Nada de novo

Gustavo Carneiro

A mais recente reunião do Conselho Europeu, realizada há dias, apontou à criação de uma economia de guerra na Europa. O Senado dos EUA aprovou mais um pacote milionário de «ajuda militar» à Ucrânia, Israel e Taiwan. A NATO, principal instigadora do conflito que se trava no Leste da Europa, leva a cabo os maiores exercícios militares das últimas décadas, junto às fronteiras da Rússia. Confrontado com uma queda na sua popularidade interna, o presidente francês Emmanuel Macron defende o envio de tropas para a Ucrânia e há, também por cá, quem lhe gabe a «coragem». Nas Nações Unidas, a França contribui para inviabilizar um debate sobre os 25 anos da agressão da NATO à Jugoslávia e os perigosos precedentes que abriu.

A História não se repete, sabemo-lo, e uma análise objectiva da realidade exige que se evite cópias desajustadas. Mas também é certo que ela ensina, e não é surpreendente, que fenómenos semelhantes produzam consequências semelhantes.

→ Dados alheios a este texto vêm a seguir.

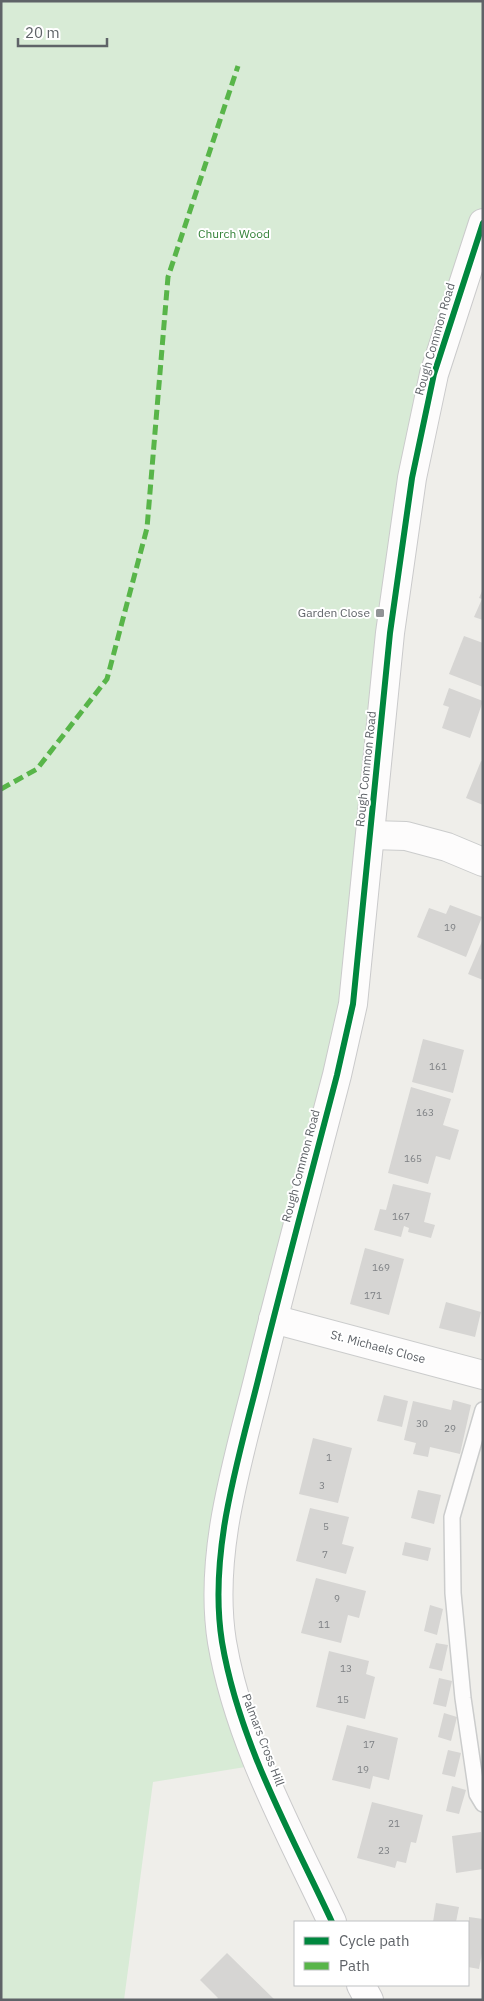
<svg xmlns="http://www.w3.org/2000/svg" width="484" height="2001" font-family="'IBM Plex Sans',sans-serif">
<style>
.green{fill:#d8ebd6}
.building{fill:#d6d5d3}
.lines{fill:none;stroke-linecap:round;stroke-linejoin:round}
.lane-casing{stroke:#cbcccc;stroke-width:18}
.street-casing{stroke:#cbcccc;stroke-width:30}
.secondary-casing{stroke:#cacacb;stroke-width:30}
.lane{stroke:#fdfcfc;stroke-width:15}
.street{stroke:#fdfcfc;stroke-width:28}
.secondary{stroke:#fdfcfc;stroke-width:28}
.quiet{stroke:#58b549;stroke-width:5;stroke-dasharray:10 5;stroke-linecap:butt}
.cycleway-casing{stroke:#fff;stroke-width:9}
.cycleway{stroke:#00873e;stroke-width:6}
.poi-dot{fill:#919496;stroke:#fff;stroke-width:2}
.labels{text-anchor:middle;stroke-width:4;stroke-linejoin:round;paint-order:stroke}
.number-label{font-size:10px;fill:#7e8184}
.park-label{font-size:12px;fill:#348238;stroke:#fff}
.street-label{font-size:12px;fill:#5f6368;stroke:#fff}
.poi-label{font-size:12px;fill:#5f6368;stroke:#fff;text-anchor:end}
</style>
<rect width="100%" height="100%" fill="#efeeea"/>
<polygon class="green" points="1,1 483,1 483,222 434,374 358,947 219,1592 258,1765 153,1782 124,2000 1,2000"/>
<g class="building">
<polygon points="483,589 483,620 474,617 482,599 479,598"/>
<polygon points="464,636 483,643 483,687 449,674"/>
<polygon points="449,688 483,701 470,738 442,728 449,707 443,705"/>
<polygon points="481,761 483,762 483,805 466,798"/>
<polygon points="450,905 482,917 466,957 417,937 429,908 446,914"/>
<polygon points="483,939 483,980 468,974"/>
<polygon points="423,1039 464,1050 453,1093 412,1082"/>
<polygon points="411,1087 451,1099 443,1125 459,1130 450,1160 436,1156 428,1184 388,1173"/>
<polygon points="393,1184 431,1193 424,1222 435,1225 431,1238 408,1232 409,1228 404,1226 401,1237 374,1230 380,1209 386,1210"/>
<polygon points="365,1248 404,1259 389,1315 350,1304"/>
<polygon points="446,1302 481,1312 475,1337 439,1328"/>
<polygon points="384,1395 408,1401 402,1427 377,1421"/>
<polygon points="453,1400 471,1405 460,1454 430,1447 428,1457 413,1454 416,1443 404,1440 413,1401 451,1410"/>
<polygon points="313,1438 352,1448 338,1503 299,1494"/>
<polygon points="418,1490 441,1495 434,1524 411,1518"/>
<polygon points="310,1508 349,1517 342,1544 354,1547 346,1574 296,1561"/>
<polygon points="405,1542 431,1548 428,1561 402,1555"/>
<polygon points="316,1578 366,1591 359,1618 348,1615 341,1643 301,1633"/>
<polygon points="430,1605 443,1609 437,1635 424,1631"/>
<polygon points="436,1643 448,1645 442,1671 429,1668"/>
<polygon points="329,1651 369,1661 366,1674 375,1677 365,1719 316,1707"/>
<polygon points="439,1678 452,1681 446,1707 433,1704"/>
<polygon points="444,1713 457,1717 451,1741 438,1737"/>
<polygon points="347,1725 398,1738 389,1780 373,1776 370,1789 332,1780"/>
<polygon points="448,1750 461,1753 455,1777 442,1774"/>
<polygon points="452,1786 466,1790 459,1814 446,1811"/>
<polygon points="372,1802 423,1815 416,1843 411,1842 406,1863 397,1861 395,1868 357,1858"/>
<polygon points="481,1832 483,1869 456,1873 452,1836"/>
<polygon points="436,1903 459,1907 456,1922 433,1922"/>
<polygon points="469,1917 483,1919 483,1948 479,1969 468,1967"/>
<polygon points="227,1953 275,2000 216,2000 218,1998 200,1980"/>
</g>
<g class="lines">
<defs>
<polyline id="lane" points="483,1410 452,1517 453,1593 463,1698 477,1794 483,1804"/>
<g id="street">
<polyline points="371,835 406,836 447,847 483,862"/>
<polyline points="273,1319 483,1375"/>
</g>
<g id="secondary">
<path d="M332 1922C290 1832 239 1742 222 1642 208 1554 238 1461 259 1376 284 1275 311 1175 337 1075L353 1004 390 633 412 478 434 374 483 223"/>
<polyline points="361,1985 369,2000"/>
</g>
</defs>
<use href="#lane" class="lane-casing"/>
<use href="#street" class="street-casing"/>
<use href="#secondary" class="secondary-casing"/>
<use href="#lane" class="lane"/>
<use href="#street" class="street"/>
<use href="#secondary" class="secondary"/>
<polyline class="quiet" points="1,789 37,769 107,679 147,528 168,277 238,66"/>
<defs>
<path id="cycleway" d="M332 1922C290 1832 239 1742 222 1642 208 1554 238 1461 259 1376 284 1275 311 1175 337 1075L353 1004 390 633 412 478 434 374 483 223"/>
</defs>
<use href="#cycleway" class="cycleway-casing"/>
<use href="#cycleway" class="cycleway"/>
</g>
<rect class="poi-dot" x="375" y="608" width="10" height="10" rx="2.5"/>
<g class="labels">
<g class="number-label">
<text x="450" y="931">19</text>
<text x="438" y="1070">161</text>
<text x="425" y="1116">163</text>
<text x="413" y="1162">165</text>
<text x="401" y="1220">167</text>
<text x="381" y="1271">169</text>
<text x="373" y="1299">171</text>
<text x="422" y="1427">30</text>
<text x="450" y="1432">29</text>
<text x="329" y="1461">1</text>
<text x="322" y="1489">3</text>
<text x="326" y="1530">5</text>
<text x="325" y="1558">7</text>
<text x="337" y="1602">9</text>
<text x="324" y="1628">11</text>
<text x="346" y="1672">13</text>
<text x="343" y="1703">15</text>
<text x="369" y="1748">17</text>
<text x="363" y="1773">19</text>
<text x="394" y="1827">21</text>
<text x="384" y="1854">23</text>
</g>
<g class="park-label">
<text x="234" y="238">Church Wood</text>
</g>
<g class="street-label">
<text transform="translate(435 339) rotate(-74)" y="4">Rough Common Road</text>
<text transform="translate(366 769) rotate(-84)" y="4">Rough Common Road</text>
<text transform="translate(301 1166) rotate(-75)" y="4">Rough Common Road</text>
<text transform="translate(378 1347) rotate(15)" y="4">St. Michaels Close</text>
<text transform="translate(263 1740) rotate(69)" y="4">Palmars Cross Hill</text>
</g>
<g class="poi-label">
<text x="370" y="617">Garden Close</text>
</g>
</g>
<rect width="484" height="2001" fill="none" stroke="#5f6368" stroke-width="5"/>
<rect x="294" y="1921" width="175" height="65" fill="#ffffff" stroke="#bfc1c3"/>
<rect x="304" y="1937" width="25" height="8" fill="#00873e" stroke="#bfc1c3"/>
<text x="339" y="1946" font-size="15" fill="#5f6368">Cycle path</text>
<rect x="304" y="1962" width="25" height="8" fill="#58b549" stroke="#bfc1c3"/>
<text x="339" y="1971" font-size="15" fill="#5f6368">Path</text>
<path d="M18 38v8h89v-8" fill="none" stroke="#5f6368" stroke-width="2.5"/>
<text x="25" y="38" font-size="15" fill="#5f6368" stroke="#ffffff" stroke-width="4" paint-order="stroke">20 m</text>
</svg>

Recuemos 110 anos, até à Primeira Guerra Mundial, um dos acontecimentos sobre o qual mais se escreveu, sobretudo no que respeita ao percurso que conduziu a tão trágico desfecho. Há autores que se referem a um conflito «que ninguém quis, mas que ninguém conseguiu impedir» e os que garantem que a guerra era esperada, mesmo que não necessariamente na altura em que deflagrou. Uns colocam a tónica nos ressentimentos antigos entre potências europeias, outros nas tentativas de redivisão do mundo. Realçam, alguns, o peso dos sectores militares e dos interesses ligados ao comércio das armas, e outros a densa teia de acordos que ligava as diferentes potências.

Poucos discordarão, porém, de que – como refere o historiador britânico Eric Hobsbawm – «a partir de um certo ponto, as inflexíveis mobilizações da força militar, sem as quais semelhante confrontação não teria sido possível, não podiam ser invertidas». E são muitos os que, como Martin Gilbert, salientam que a «resposta à mobilização foi extraordinariamente entusiástica». Em Paris como em Berlim, em Londres como em Viena, os que no Verão de 1914 partiram para a frente de batalha prometeram às mães e às esposas que estariam em casa pelo Natal. As vozes que defendiam a paz (e não eram assim tão poucas e tão frágeis) foram abafadas pelo rufar dos tambores.

O escritor alemão Erich-Maria Remarque descreve, no seu magistral A Oeste nada de novo, os horrores da guerra, na qual combateu: «Obuses, vapores de gases e formações de carros de combate: coisas que nos esmagam, nos devoram e nos matam. Disenteria, gripe, tifo: coisas que nos sufocam, nos queimam e nos matam. A trincheira, o hospital, a vala comum: não há outras possibilidades».

Não é com militarismo e belicismo que se põe fim à guerra – a História já o mostrou.